Segment Open

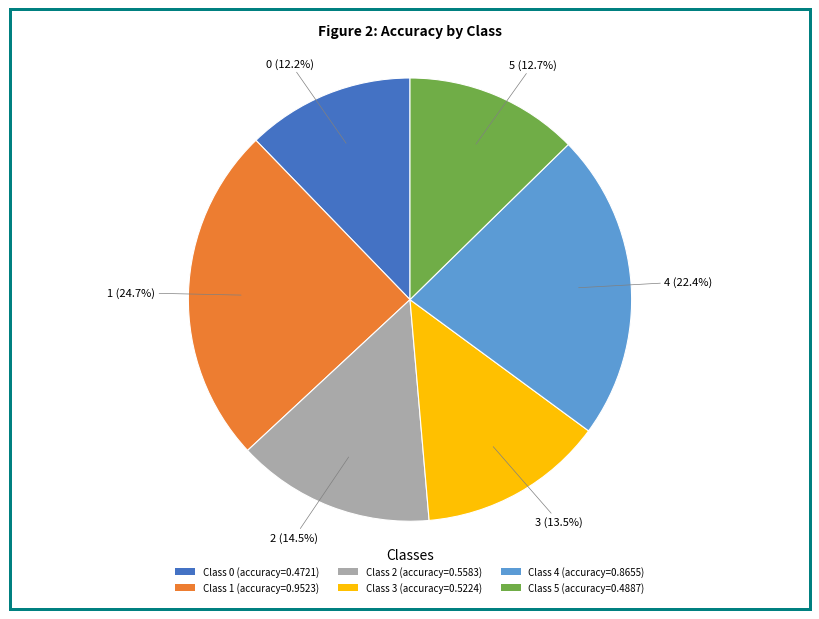

Is there any slice that represents more than half of the pie?

No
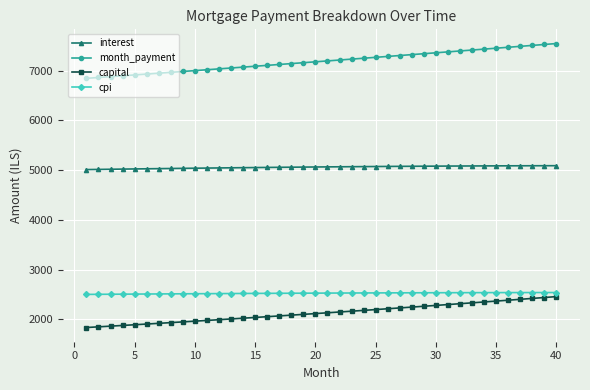

Does the chart have visible grid lines?

Yes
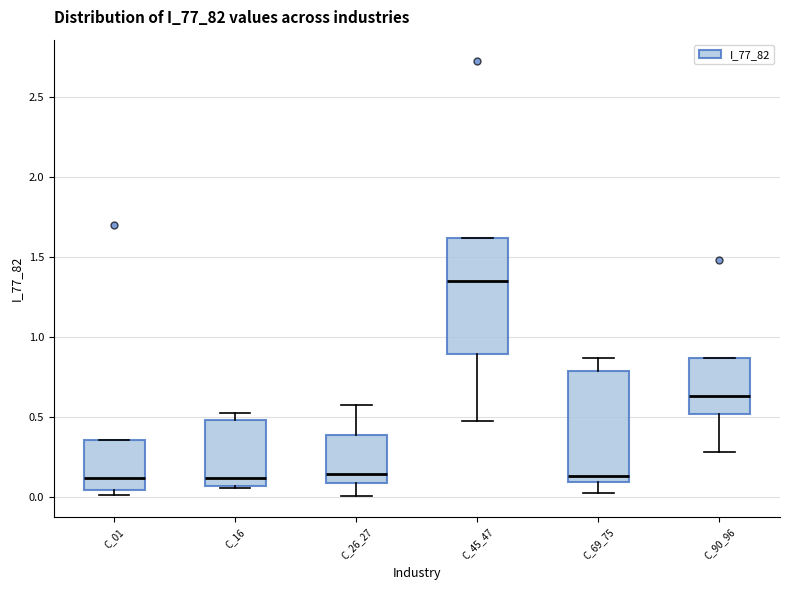

Reading left to right, read every box against the y-axis: the position of its median line, the range the box covers, and the ends of its whiskers. The values are not printed on the chart, so give them approximately, as read against the axis.

C_01: median 0.10, box 0.05 to 0.35, whiskers 0.00 to 0.35
C_16: median 0.10, box 0.05 to 0.50, whiskers 0.05 to 0.55
C_26_27: median 0.15, box 0.10 to 0.40, whiskers 0.00 to 0.55
C_45_47: median 1.35, box 0.90 to 1.60, whiskers 0.45 to 1.60
C_69_75: median 0.15, box 0.10 to 0.80, whiskers 0.05 to 0.85
C_90_96: median 0.65, box 0.50 to 0.85, whiskers 0.30 to 0.85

Segment Closed

§ **Exercise requirements**:
Copy out all of the data above line for line, without changing a word, and omit the pictures.

§ **Answer**:
Is there any slice that represents more than half of the pie?

No

Does the chart have visible grid lines?

Yes

Reading left to right, read every box against the y-axis: the position of its median line, the range the box covers, and the ends of its whiskers. The values are not printed on the chart, so give them approximately, as read against the axis.

C_01: median 0.10, box 0.05 to 0.35, whiskers 0.00 to 0.35
C_16: median 0.10, box 0.05 to 0.50, whiskers 0.05 to 0.55
C_26_27: median 0.15, box 0.10 to 0.40, whiskers 0.00 to 0.55
C_45_47: median 1.35, box 0.90 to 1.60, whiskers 0.45 to 1.60
C_69_75: median 0.15, box 0.10 to 0.80, whiskers 0.05 to 0.85
C_90_96: median 0.65, box 0.50 to 0.85, whiskers 0.30 to 0.85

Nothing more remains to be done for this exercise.